Tindakan nyata
Bantuan kemanusiaan dari masyarakat dan pemerintah Indonesia dipastikan akan terus dikirimkan bagi Muslim Rohingya, demikian pula penyelesaian melalui jalur diplomasi akan terus diupayakan.
Namun, sebanyak-banyaknya bantuan yang dikirimkan dan sekuat-kuatnya diplomasi di tingkat pemerintah beberapa negara, kenyataannya, sedikitnya 1.000 orang telah terbunuh, termasuk orang tua, wanita, dan anak-anak Muslim Rohingya, sementara 370.000 warga telah mengungsi ke Bangladesh.
Jumlah tersebut diperkirakan terus meningkat karena Pemerintah Myanmar belum berhenti menganiaya warga Muslim Rohingya. Padahal jumlah Muslim Rohingya di Myanmar hanya sekitar 1,1 – 1,3 juta jiwa dari total populasi 52,8 juta jiwa yang sekitar 88-89 persen merupakan penganut agama Budha.
Penerima Nobel Perdamaian Aung San Suu Kyi yang diharapkan membela kaum minoritas ternyata mendiamkan krisis etnis di Rakhine, bahkan dalam wawancara dengan BBC pada 6 April 2017 dia menyangkal terjadi pembersihan etnik dan menyebut konflik di Rakhine disebabkan Muslim membunuh Muslim karena mengira mereka berkolaborasi dengan pihak berwenang.
Genosida atas Muslim minoritas tidak hanya terjadi di Myanmar. Sebelumnya, sepanjang 1992 hingga 1995, sekitar 100.000 Muslim Bosnia dibantai oleh tentara Serbia sehingga peristiwa itu dianggap sebagai genosida terburuk sejak pembantaian enam juta Yahudi oleh Nazi selama Perang Dunia II (1939-1945).
Saat perang Bosnia-Herzegovina pecah, Indonesia dipimpin oleh Presiden Soeharto yang sangat terusik oleh tindakan biadab atas Umat Muslim di kawasan Balkan tersebut hingga memutuskan untuk mengunjungi Bosnia guna menengahi konflik etnik itu.
Mencapai Bosnia saat itu bukan perkara mudah, bahkan bila hal itu dilakukan oleh seorang presiden sekalipun. Dua hari sebelum rombongan Indonesia berangkat ke Bosnia, pesawat milik PBB yang melintas di wilayah negara itu ditembak jatuh pada 11 Maret 1995.
Presiden Soeharto dan pejabat pemerintah yang mendampinginya, Mensesneg Moerdiono, dan Menlu Ali Alatas harus menandatangani dokumen yang menegaskan PBB tidak akan bertanggung jawab jika terjadi hal-hal yang tidak diinginkan dalam penerbangan itu.

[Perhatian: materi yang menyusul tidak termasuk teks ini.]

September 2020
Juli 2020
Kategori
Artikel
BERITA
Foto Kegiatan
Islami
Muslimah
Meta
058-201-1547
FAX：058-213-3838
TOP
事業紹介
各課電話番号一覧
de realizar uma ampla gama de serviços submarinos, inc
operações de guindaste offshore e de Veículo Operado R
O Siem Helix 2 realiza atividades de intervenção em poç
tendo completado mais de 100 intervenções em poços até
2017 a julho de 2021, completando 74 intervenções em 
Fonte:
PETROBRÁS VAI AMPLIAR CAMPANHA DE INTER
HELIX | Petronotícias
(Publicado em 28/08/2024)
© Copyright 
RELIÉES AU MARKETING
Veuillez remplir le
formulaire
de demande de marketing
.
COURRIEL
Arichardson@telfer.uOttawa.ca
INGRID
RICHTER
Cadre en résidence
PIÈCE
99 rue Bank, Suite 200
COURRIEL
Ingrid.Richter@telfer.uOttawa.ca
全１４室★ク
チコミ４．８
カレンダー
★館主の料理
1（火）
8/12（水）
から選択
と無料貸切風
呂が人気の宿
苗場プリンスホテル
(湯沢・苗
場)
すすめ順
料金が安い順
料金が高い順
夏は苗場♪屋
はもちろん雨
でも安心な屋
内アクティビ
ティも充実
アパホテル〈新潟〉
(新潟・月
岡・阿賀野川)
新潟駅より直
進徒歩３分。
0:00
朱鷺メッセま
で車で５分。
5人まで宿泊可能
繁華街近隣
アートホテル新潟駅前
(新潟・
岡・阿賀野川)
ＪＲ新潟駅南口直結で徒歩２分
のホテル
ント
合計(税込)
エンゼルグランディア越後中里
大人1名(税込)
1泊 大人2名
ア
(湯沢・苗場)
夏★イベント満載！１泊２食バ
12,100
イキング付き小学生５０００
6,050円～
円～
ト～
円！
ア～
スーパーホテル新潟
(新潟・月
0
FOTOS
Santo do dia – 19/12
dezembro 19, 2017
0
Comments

Pada 13 Maret 1995, Soeharto tiba di Bandara Sarajevo dan disambut oleh Diplomat Jepang yang juga Kepala Misi Perdamaian PBB, Yasushi Akashi.
Kunjungan dan pembicaraan antara Presiden Indonesia Soeharto dan Presiden Bosnia Alija Izetbegovic di gedung kepresidenan ibukota itu tentu tidak serta merta menghentikan genosida di kawasan Balkan.
Namun, kehadiran Soeharto menunjukkan dukungan kuat dan nyata dari sebuah negara Muslim terbesar di dunia dalam menghentikan pembantaian Muslim Bosnia.
Kunjungan seorang tokoh di negeri yang sedang pecah konflik menguatkan sinyal perdamaian dan menegaskan rasa empati atas kondisi memprihatinkan yang terjadi, terutama bagi para korban, seperti saat Putri Diana mengampanyekan pembersihan ranjau di Angola pada Januari 1997.
Diana tidak ikut menjinakkan ranjau-ranjau yang merupakan warisan perang kemerdekaan Angola dari pendudukan Portugal dan perang saudara puluhan tahun di negara Afrika tersebut. Namun, foto Diana dengan pakaian pelindung yang berjalan di tengah ladang ranjau Huambo pada 15 Januari 2017 mengalihkan perhatian dunia pada masalah di Angola, sekaligus memberi semangat bagi Organisasi Pendukung Kehidupan di Daerah Berbahaya (HALO) Trust yang melakukan pembersihan ranjau di Angola yang memiliki 10 juta ladang ranjau dari 37 juta ladang ranjau di seluruh wilayah Afrika.